#### Task brief:
Begin the copy at the line containing "exposure_s: 1/25" and end it at the final line of the material below, reproducing each line exactly, without images.

[[ Given data open ]]

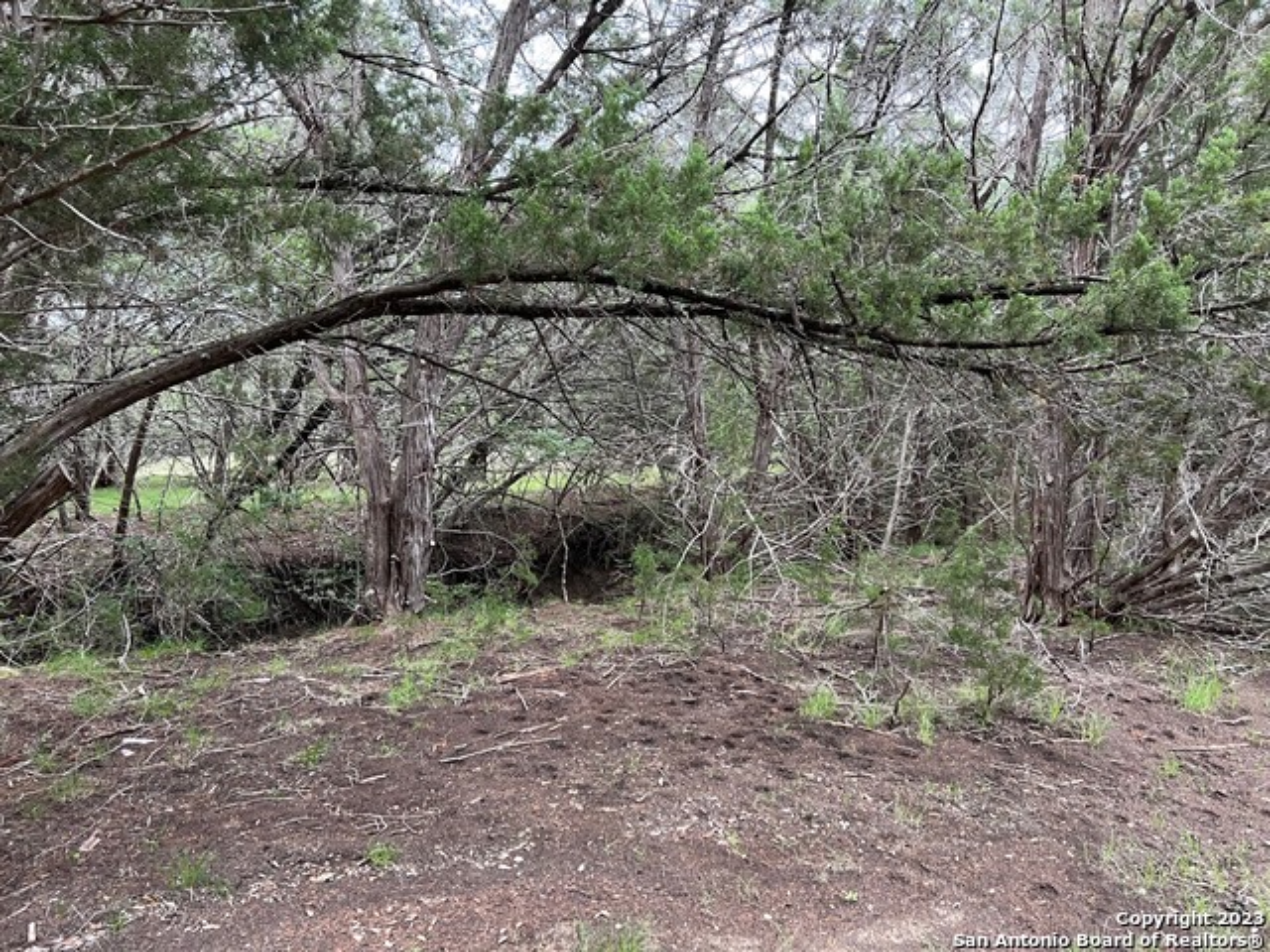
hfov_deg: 67.3
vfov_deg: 53.1
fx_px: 954
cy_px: 476
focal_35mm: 26
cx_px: 635
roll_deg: +0.0
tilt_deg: -3.6
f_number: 1.5
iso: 125
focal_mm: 5.7
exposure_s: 1/75
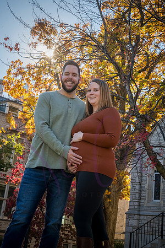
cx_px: 82
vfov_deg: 31.0
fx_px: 447
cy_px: 124
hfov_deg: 20.9
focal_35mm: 65
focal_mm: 65
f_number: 18
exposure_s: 1/160
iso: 640
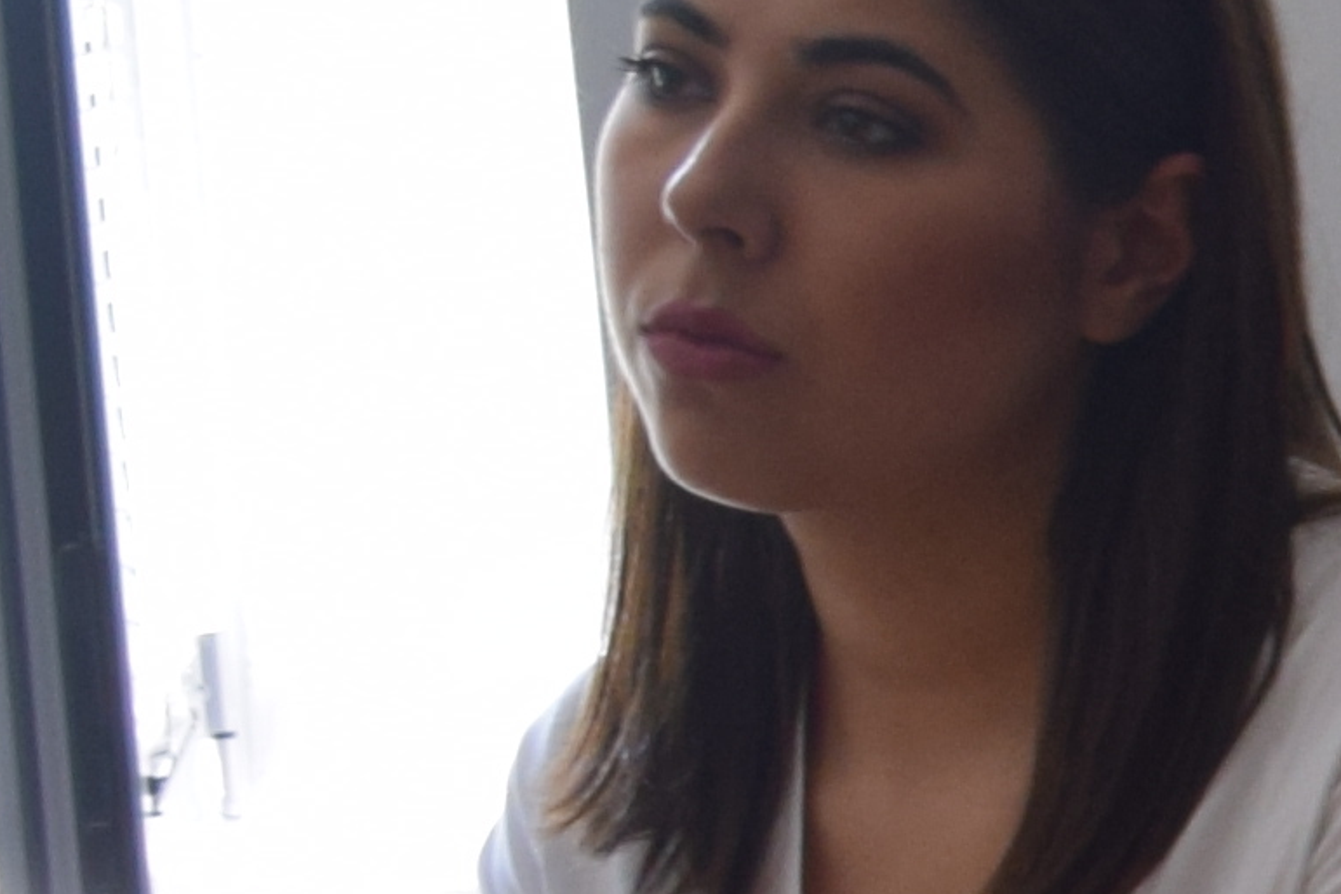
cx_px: 5143
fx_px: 10872
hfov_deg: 6.0
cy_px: 1348
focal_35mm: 292
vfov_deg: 4.7
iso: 400
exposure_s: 1/50
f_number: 4.5
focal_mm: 25
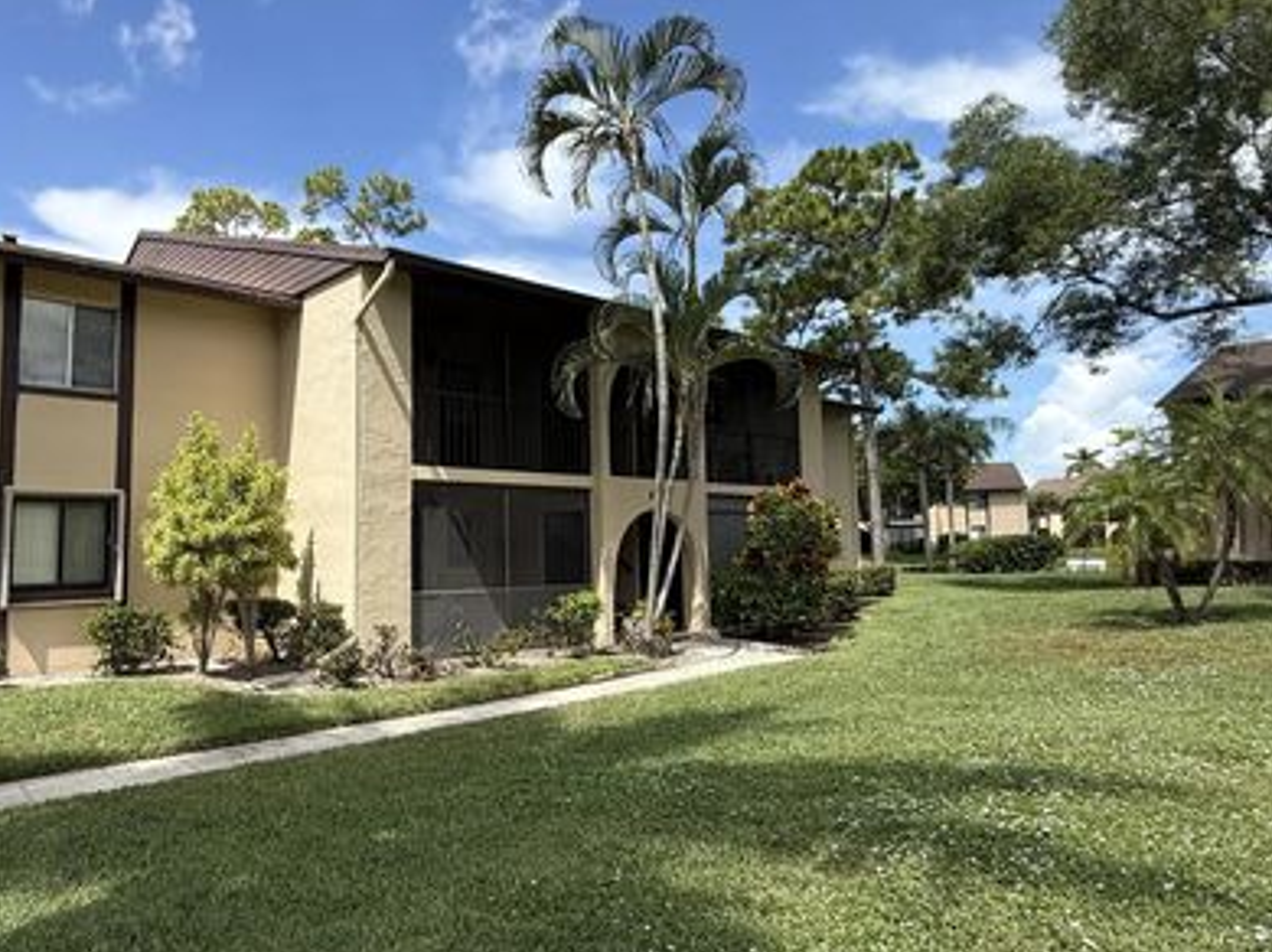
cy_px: 463
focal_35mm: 23
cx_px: 463
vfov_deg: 58.8
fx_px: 845
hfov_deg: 72.5
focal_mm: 2.22
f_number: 2.2
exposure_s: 1/1339
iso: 50
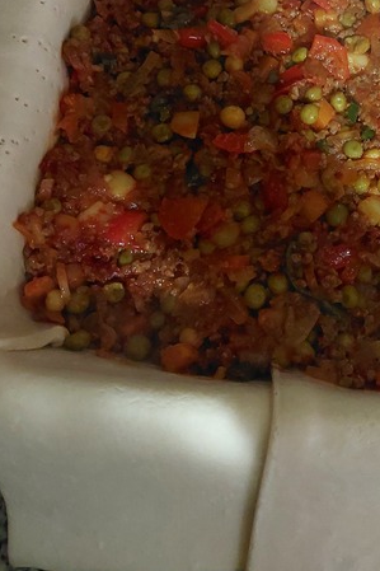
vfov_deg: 40.0
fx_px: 761
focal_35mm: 48
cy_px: 145
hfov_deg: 27.5
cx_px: 304
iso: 1250
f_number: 1.8
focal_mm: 4.6
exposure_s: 1/25
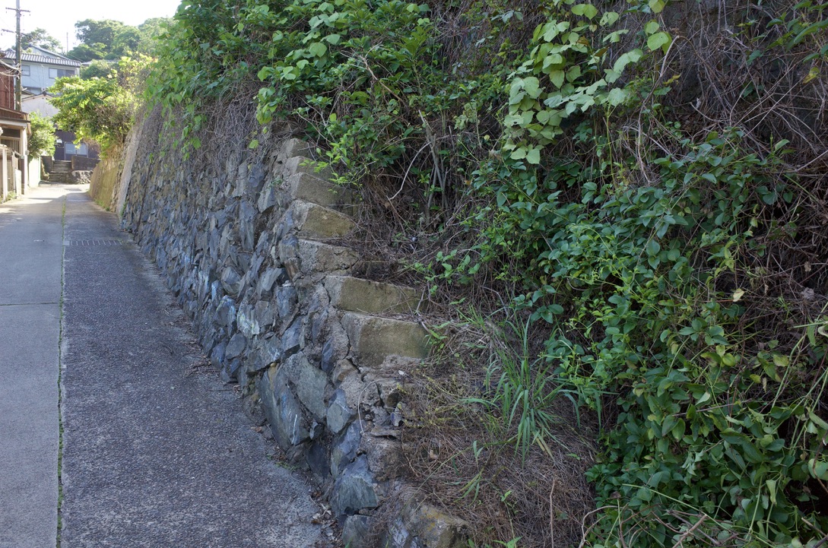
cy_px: 274
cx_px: 414
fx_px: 643
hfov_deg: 65.6
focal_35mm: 28
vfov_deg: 46.2
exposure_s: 1/125
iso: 500
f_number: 8
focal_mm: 18.3
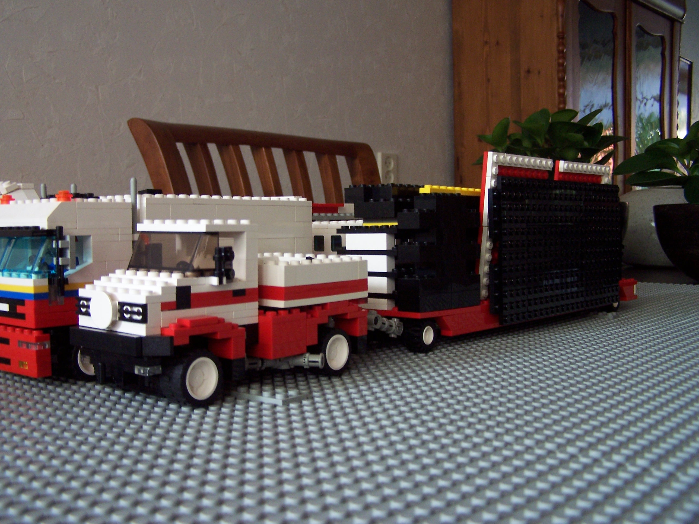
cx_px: 350
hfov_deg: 49.0
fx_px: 767
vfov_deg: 37.7
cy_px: 262
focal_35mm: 38
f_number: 2.8
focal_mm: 6.3
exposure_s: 1/20
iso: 140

[[ Given data closed ]]

#### The completed task:
exposure_s: 1/25
cy_px: 274
cx_px: 414
fx_px: 643
hfov_deg: 65.6
focal_35mm: 28
vfov_deg: 46.2
exposure_s: 1/125
iso: 500
f_number: 8
focal_mm: 18.3
cx_px: 350
hfov_deg: 49.0
fx_px: 767
vfov_deg: 37.7
cy_px: 262
focal_35mm: 38
f_number: 2.8
focal_mm: 6.3
exposure_s: 1/20
iso: 140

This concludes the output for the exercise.